Dublin continued to be successful in his training, but we did have our moments of uncertainty. As his training evolved, so did his indications for identifying the hide. In addition, as the hides became more difficult, I had to look for subtle indications that Dublin was “in odor.” This required me to pay even more attention to Dublin so that I could know when he found the hide. Because Dublin is an intact male, searching outside had its own added levels of distraction. Eliminating is not allowed in a trial, and getting Dublin to focus his energies on finding the hide rather than peeing where every other dog had peed was an obstacle, but one that with focus, we were able to overcome. I also needed to remember that this is a sport for fun, and to make sure that this remained an enjoyable game for Dublin. As we continued our training and moved toward our NW1 trial, our trainers at PCOTC continually challenged us with increasingly more difficult hides. We practiced inside and out, in good weather and in bad, knowing that NW1 trials can be conducted in practically any weather condition.
After 16 months of training, I felt that Dublin and I were ready for the NW1 trial in Hackettstown, NJ on New Year’s Eve. Pulling into the parking lot, I saw many cars that belonged to dog trainers and search teams. Could Dublin and I compete with teams that had so much more experience than we did? I thought about all the training we had undergone and the hundreds of hides that we had practiced as a team. With confidence in our training and teamwork, we hopped out of the car. We waited our turn, and we were successful in all 4 elements of the trial. Three of the four judges awarded Dublin and I pronouncements for our professionalism and exceptional teamwork. Dublin is the second Kerry Blue Terrier in the United States to earn his NW 1 title, and I am extremely proud of him.
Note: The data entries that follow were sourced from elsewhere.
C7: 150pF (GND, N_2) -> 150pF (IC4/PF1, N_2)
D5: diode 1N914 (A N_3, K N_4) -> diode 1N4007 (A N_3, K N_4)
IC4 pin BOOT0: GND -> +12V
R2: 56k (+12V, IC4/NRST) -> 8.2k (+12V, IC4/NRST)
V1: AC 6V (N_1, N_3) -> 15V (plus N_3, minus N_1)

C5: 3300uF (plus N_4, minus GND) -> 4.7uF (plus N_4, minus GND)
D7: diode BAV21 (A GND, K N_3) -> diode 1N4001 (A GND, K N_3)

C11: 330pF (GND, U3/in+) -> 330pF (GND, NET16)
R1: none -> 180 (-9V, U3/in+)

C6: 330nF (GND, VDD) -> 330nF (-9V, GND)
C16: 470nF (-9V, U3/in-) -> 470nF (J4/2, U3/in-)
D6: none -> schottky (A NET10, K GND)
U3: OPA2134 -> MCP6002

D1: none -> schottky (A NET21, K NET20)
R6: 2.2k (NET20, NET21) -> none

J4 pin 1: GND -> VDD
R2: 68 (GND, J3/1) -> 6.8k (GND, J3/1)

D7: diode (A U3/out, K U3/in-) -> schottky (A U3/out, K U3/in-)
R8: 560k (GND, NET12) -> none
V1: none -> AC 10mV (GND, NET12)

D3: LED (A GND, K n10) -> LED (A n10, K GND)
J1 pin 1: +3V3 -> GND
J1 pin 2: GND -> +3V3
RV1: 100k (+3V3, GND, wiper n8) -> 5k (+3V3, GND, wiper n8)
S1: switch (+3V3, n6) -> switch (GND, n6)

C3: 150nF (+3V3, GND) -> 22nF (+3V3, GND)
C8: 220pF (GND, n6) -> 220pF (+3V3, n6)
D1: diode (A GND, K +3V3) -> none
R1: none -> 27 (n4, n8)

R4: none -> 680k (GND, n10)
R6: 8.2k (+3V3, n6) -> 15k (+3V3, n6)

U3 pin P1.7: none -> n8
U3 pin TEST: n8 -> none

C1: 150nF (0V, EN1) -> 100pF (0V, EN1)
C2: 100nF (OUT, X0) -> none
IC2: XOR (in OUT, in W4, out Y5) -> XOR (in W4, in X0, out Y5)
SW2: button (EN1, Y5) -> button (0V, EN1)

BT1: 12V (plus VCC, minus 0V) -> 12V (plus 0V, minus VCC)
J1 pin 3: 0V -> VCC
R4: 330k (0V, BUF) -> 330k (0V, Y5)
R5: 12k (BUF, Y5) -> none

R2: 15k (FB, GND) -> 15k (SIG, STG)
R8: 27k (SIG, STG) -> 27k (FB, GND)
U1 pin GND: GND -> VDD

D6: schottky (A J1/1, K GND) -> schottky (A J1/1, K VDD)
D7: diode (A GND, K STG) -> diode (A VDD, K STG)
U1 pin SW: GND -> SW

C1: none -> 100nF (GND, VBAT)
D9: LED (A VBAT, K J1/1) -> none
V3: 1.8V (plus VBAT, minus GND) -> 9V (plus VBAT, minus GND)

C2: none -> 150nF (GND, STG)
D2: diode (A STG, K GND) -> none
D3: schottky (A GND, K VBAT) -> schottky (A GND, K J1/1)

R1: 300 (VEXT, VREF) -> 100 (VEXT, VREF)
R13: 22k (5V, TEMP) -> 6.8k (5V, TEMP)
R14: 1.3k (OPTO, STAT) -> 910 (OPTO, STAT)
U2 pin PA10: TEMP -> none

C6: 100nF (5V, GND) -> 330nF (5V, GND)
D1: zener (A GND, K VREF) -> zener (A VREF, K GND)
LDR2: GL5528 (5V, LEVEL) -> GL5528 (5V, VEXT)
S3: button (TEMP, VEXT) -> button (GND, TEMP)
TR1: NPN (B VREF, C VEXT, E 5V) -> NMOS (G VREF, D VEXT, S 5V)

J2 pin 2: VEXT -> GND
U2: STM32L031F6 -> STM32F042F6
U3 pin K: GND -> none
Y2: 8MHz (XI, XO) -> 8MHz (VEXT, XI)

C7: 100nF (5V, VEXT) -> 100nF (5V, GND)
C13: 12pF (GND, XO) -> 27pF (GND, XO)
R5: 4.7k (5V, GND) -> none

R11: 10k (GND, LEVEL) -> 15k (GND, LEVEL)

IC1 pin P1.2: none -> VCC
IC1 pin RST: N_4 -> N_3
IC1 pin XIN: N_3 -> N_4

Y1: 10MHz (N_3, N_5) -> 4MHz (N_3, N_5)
Where do we go from here? Dublin and I will continue our training as we work toward our Nosework 2 (NW2) and Nosework 3 (NW3) titles. For NW2, Dublin will need to pass an ORT for Anise, and then when trialing for the NW2 title, he will be searching all 4 elements for both birch and anise oil. The NW2 trial also introduces larger search areas with distractions which are meant to make the 4 elements more difficult and more complex as the time limits remain the same.
For NW3, Dublin will need to pass an ORT for Clove, and again, the NW3 trial will be more challenging as he searches for birch, anise, and clove oil with distractions in much broader areas. Some elements may have more than one hide and the handler will not be told how many hides are in the area. Thus, Dublin will need to indicate to me exactly how many hides are in each search area. Also in the NW3 trials, some of the elements may be “clear,” meaning that Dublin will need to indicate to me that the search area may not have any odors hidden at all.
We have really enjoyed working together as a team, and I am thankful to my trainers at PCOTC and my husband who have helped us immensely with our training. We continue to attend class each week, and Dublin gets so excited when he hops into the car to go to class. He’s learning to patiently wait his turn in his crate while the other dogs work, but when I open his crate door, he’s always eager and ready to go! I hope that other Kerry Blue Terrier owners join us in this challenging and fun sport and look forward to more Kerries joining the sport of Nosework.